New kid on the block Military Attack was the one to usurp a trio of familiar names as Horse of the Year and confirmed he would be a contender wherever trainer John Moore is allowed to take him.

The individual achievements of Lucky Nine (champion sprinter) Ambitious Dragon (miler) and California Memory (stayer) would have been enough to clinch Horse of the Year in many seasons, but Military Attack's three Group Ones trumped all of them.

It was a decision to ride Military Attack handier, first implemented by Zac Purton in February's Citibank Gold Cup, which revealed a world-class competitor with deadly tactical speed. Then came Purton's brilliant ride in the Premier Plate, Military Attack lumping a big weight from a wide gate, before Tommy Berry jumped aboard for the Audemars Piguet QE II Cup. That might have been enough to clinch Horse of the Year on its own, but a brilliant win under Purton in the Singapore Airlines International Cup confirmed it.

Ambitious Dragon and Glorious Days staged a mini rivalry that ran parallel to the tension between their respective jockeys, Purton and Douglas Whyte, but when it mattered most on international day, the Dragon gave his rivals wind burn. Despite the lingering criticism that "there are two Ambitious Dragons", the six-year-old produced a career-defining display in the Longines Hong Kong Mile after a severe laceration threatened his participation.

California Memory won a second straight Hong Kong Cup, following a brave win in the Jockey Club Cup. The tough little grey's late-season heroics were a surprise though, a win in the Standard Chartered Champions & Chater Cup at his first time beyond 2,000m making him champion stayer.

Hong Kong took two of the four Group Ones on international day, Japanese machine Lord Kanaloa spanking his rivals in the Sprint, before Ronald Arculli's ownership of Red Cadeaux gave the locals something else to cheer about in the Vase.

The retirement of Entrapment and absence of Little Bridge left a void in the sprint ranks - and we're still waiting for a fresh new star. Frederick Engels, Time After Time and Rich Tapestry are not quite there, while last season's boom griffin, Amber Sky, didn't make the expected leap, and Joy And Fun and Eagle Regiment are race-to-race propositions because of age and injury.

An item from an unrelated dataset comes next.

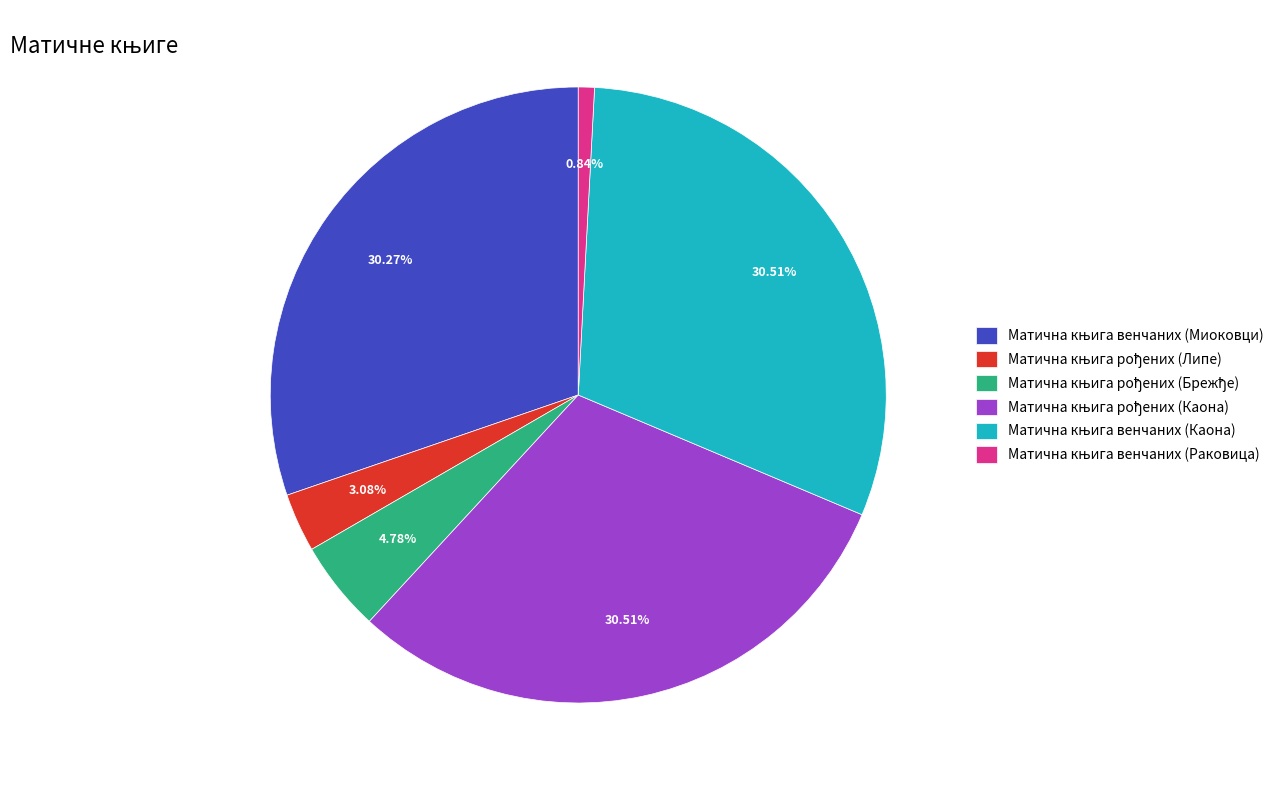

Does any single category account for the majority?

No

Packing Whiz hinted he could be the next dominant miler, but was flat in the Champions Mile. Dan Excel claimed a deserved Group One instead, and despite the race being derided for its lack of international involvement, the winner showed he would be a factor in future big races. Even the four-year-old crop was hammered for its perceived lack of quality - It Has To Be You was a 125-1 winner of the Classic Cup, while the Richard Gibson pair Akeed Mofeed (BMW Hong Kong Derby) and Gold-Fun (Classic Mile) failed to measure up against older opposition.

History tells us that a new star will soon be born. A glance through Moore's list usually reveals some future big-race contenders, the likes of Designs On Rome, Flagship Shine and Able Friend. And from the other stables? All You Wish, Bobo Dragon and Sea Dragon all seem likely to make a leap into Class One.